The research focus on 2-D materials has intensified with its potential to modulate light for superior performance and realize applications that can enhance existing technologies. Graphene, the best known 2-D material, derived from 3-D graphite, constitutes a monolayer of carbon atoms arranged in a 2-D hexagonal lattice, exhibiting strong ultra-wideband light-matter interactions, able to operate at an extremely broad spectral range, suited for next-generation photonics and optoelectronic devices. The unique electronic properties of graphene originate from Dirac cones, features in electronic band structures that host charge carriers of zero effective mass, so-called massless Dirac fermions that occur in 2-D materials. Materials scientists are currently at a stage of experimental infancy to realize many interesting properties of the nonlinear optical responses of graphene, to aid its promise to disrupt existing technology and facilitate wide-ranging applications.
The birth of nonlinear optics is credited to an experiment conducted in 1961 by Peter Franken and co-workers with a pulsed ruby laser, in which they observed the nonlinear effect of second-harmonic generation (SHG, frequency doubling) for the first time. Dynamic control of optical nonlinearities remains confined to research laboratories as a spectroscopic tool at present.
Now writing in Nature Photonics, Tao Jiang et al. report that nonlinear third-harmonic generation (THG, frequency tripling) can be widely tuned in graphene using an electric gate voltage. This has many potential applications—gate-tunable, nonlinear optical mechanisms of graphene and other 2-D graphene-like materials are desirable to engineer future on-chip photonic and optoelectronic applications with extremely high speed and complementary metal-oxide semiconductor (CMOS) compatibility for device fabrication. Electrically tunable second-harmonic generation was previously reported in other 2-D materials, such as Tungsten diselenide (WSe2) with excitons, although the spectral bandwidth was limited. Experimentally, tuning the input frequencies or the chemical potential (Ef) of graphene can provide detailed information about the third-order nonlinear optical response, thus far suggested in theory.
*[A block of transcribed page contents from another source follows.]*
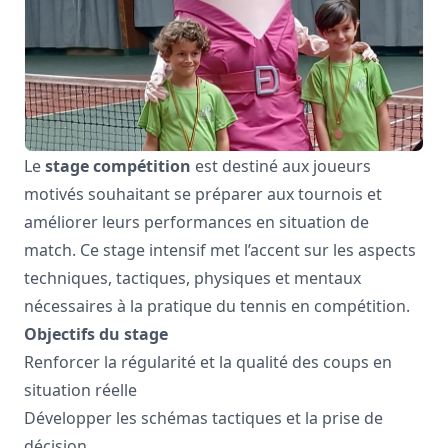
Le
stage compétition
est destiné aux joueurs
motivés souhaitant se préparer aux tournois et
améliorer leurs performances en situation de
match. Ce stage intensif met l’accent sur les aspects
techniques, tactiques, physiques et mentaux
nécessaires à la pratique du tennis en compétition.
Objectifs du stage
Renforcer la régularité et la qualité des coups en
situation réelle
Développer les schémas tactiques et la prise de
décision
Third-order nonlinear processes are also known as four-wave mixing, as they mix three fields to produce a fourth. The latest results from Jiang et al. originate from the ability to adjust the chemical potential (Ef) of graphene and electrically switch on or off single photon and multiphoton resonant transitions with ion-gel gating (also known as gate-controlled doping), for a given set of input frequencies. The experimental results matched well with theoretical calculations to provide a firm basis to comprehend third-order nonlinear optical processes in graphene and graphene-like Dirac materials.
The operation bandwidth of gate tunable THG ranged from ~ 1300 nm to 1650 nm, covering the most common spectral range for optical fibre telecommunications at 1550 nm. Such a broad operation bandwidth resulted from the energy distribution of the graphene Dirac fermions. The observation is similar to a parallel investigation published in Nature Nanotechnology to electrically control the THG efficiency (THGE) of graphene, likewise attributed to massless Dirac fermions. Overall, the experimentally observed broadband gate-tunable optical nonlinearities of graphene offer a new approach to build electrically tunable nonlinear optical devices in practice.
Existing electronic interconnections (copper cables) for instance, suffer bandwidth loss due to performance restrictions, impeding accelerated information processing required for media streaming, cloud computing and the internet of things (IoT). A growing need exists to regulate light and develop compact, cost-effective, high-performance optical interconnects for higher bandwidth and lower loss.
Future research efforts are likely to enhance the observed effects using a variety of approaches including waveguide/fibre integration and optical resonators. In addition, various polaritons and photonic metamaterials can provide localized enhancement and manipulation of optical nonlinearities in 2-D materials to create surface plasmons and tackle the foreseen challenges of nonlinear nanophotonics and nanophysics device development, with advanced optical solutions.
The knowledge can be extended to other nonlinear optical processes in graphene, including high-order harmonic generation. The existing technology with traditional bulk crystals has hit a technical limit to realize the envisioned optoelectronic applications, due to their relatively small nonlinear optical susceptibility and the complex and expensive, fabrication and integration methods. The demonstrated nonlinear optical interaction enhancement in 2-D materials should ideally be developed alongside large-scale and high-quality 2-D material production, to enable completely different approaches for electrically tunable nanodevice construction. Such nanodevices may facilitate the proposed advances in metrology, sensing, imaging, quantum technology and telecommunications.